The red dots are validation data. Training and validation errors were then plotted for polynomials of different orders:

As expected, the training error falls monotonically as we increase the complexity of the model. However, based on the validation performance we would pick a fifth order polynomial. The average error the fourth to seventh order polynomials all seem similar.

A more elaborate procedure called $K$-fold cross-validation is appropriate for small datasets, where holding out validation data ‘just’ for the selection of model choices leaves too little data for training a good model. The data that we can fit to is split into $K$ parts. Each model is fitted $K$ times, each with a different part used as a validation set, and the remaining $K\tm1$ parts used for training. We select the model with the lowest validation error, when averaged over the $K$ folds.

If there’s a really small dataset, a paper might report a $K$-fold score in place of a test set error. However, individual model choices should probably be performed using cross-validation nested within each fold of the outer procedure. Performing so many model fits could be rather costly! Bayesian procedures (considered later in the course) can become especially appealing in these data-limited settings.

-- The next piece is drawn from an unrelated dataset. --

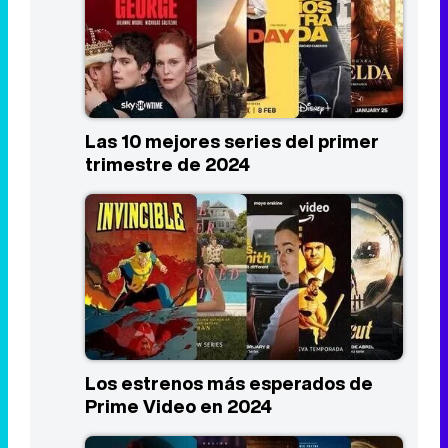
Las 10 mejores series del primer
trimestre de 2024
Los estrenos más esperados de
Prime Video en 2024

Warning: Don’t fool yourself (or make a fool of yourself)

It is surprisingly easy to accidentally over-fit a model to the available test data, and then generalize poorly on future data. For example, someone may have followed good practice for all of their analysis, but then the final test score is disappointing. They then realize that there was something they should probably have done differently, so they change that and try again. Then they have another realization, but after that change the test score gets worse so they revert that change… and so on.

Each minor re-run of a method, or peek at the test set, doesn’t seem like it could cause any problems individually. But the effects build up. These problems with accidental over-fitting are frequently seen on Kaggle. Their competitions display a public leaderboard, based on a test set, but the final rankings are based on a second test set. It is common for some competitors to fall many places when the leaderboard is re-ranked. One such competitor wrote a reflective blog post on how they had fooled themselves. Despite knowing about cross-validation and the dangers of over-fitting, they slowly but surely slipped into fitting the test set. They reached second place on the public leaderboard, but fell dramatically when it was re-ranked… embarrassingly beneath one of the available baselines.

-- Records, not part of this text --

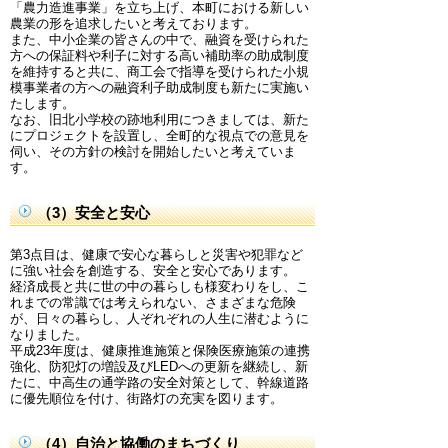
「農力造進事業」を立ち上げ、本町における新しい
農業の形を追求したいと考えております。
また、中小企業の皆さんの中で、融資を受けられた
方への保証料や利子に対する高い補助率の助成制度
を維持すると共に、商工会で指導を受けられた小規
模事業者の方への融資利子助成制度も新たに実施い
たします。
なお、旧北小学校の跡地利用につきましては、新た
にプロジェクトを設置し、全町的な視点での意見を
伺い、その方針の検討を開始したいと考えていま
す。
（3）安全と安心
第3点目は、健康で安心な暮らしと災害や犯罪など
に強い社会を創造する、安全と安心であります。
経済成長と共に世の中の暮らしも様変わりをし、こ
れまでの常識では考えられない、さまざまな危険
が、日々の暮らし、人ぞれぞれの人生に潜むように
なりました。
平成23年度は、健康推進施策と保険医療施策の連携
強化、防犯灯の増設及びLEDへの更新を継続し、新
たに、中高生の通学路の安全対策として、幹線道路
に優先順位を付け、街路灯の充実を図ります。
（4）自治と協働のまちづくり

Training on the test set is one of the worst mistakes you can make in machine learning. At best, the results you present will be misleading, and at worst they will be meaningless. Markers of dissertation projects are likely to penalize such poor practice severely. In your own projects, if you can², I suggest holding out some data that you never look at during the bulk of your research. Pretend it doesn’t exist. Then right at the end, test only the most-interesting models on the totally-held out test set.

Limitations of test set errors

Tests on held-out data provide straightforward quantitative comparisons between models. Based on these comparisons, if done properly, we can be fairly sure how well a model will generalize to data drawn from the same distribution.

Future data often won’t be drawn from the same distribution however. The properties of most systems drift over time. Dealing with these changes is hard, and often ignored. If your data is explicitly provided as a time-series, you may want to adopt a different training and testing procedure. For example, in online prediction, you predict each item one at a time in sequence, updating the model with each item after you have predicted it.

Even for stable systems, test set errors only say how well, under the given distribution, the models make predictions. A model with low test error does not necessarily reflect the structure of the real system, and as a result may generalize poorly if used in other ways. For example, you should be very careful about attempting to interpret meaning behind the weights in a model. Statistics books are full of examples of how various problems (e.g., selection effects, confounds, and model mismatch) can make you reach completely wrong conclusions about a system from a model’s fitted parameters.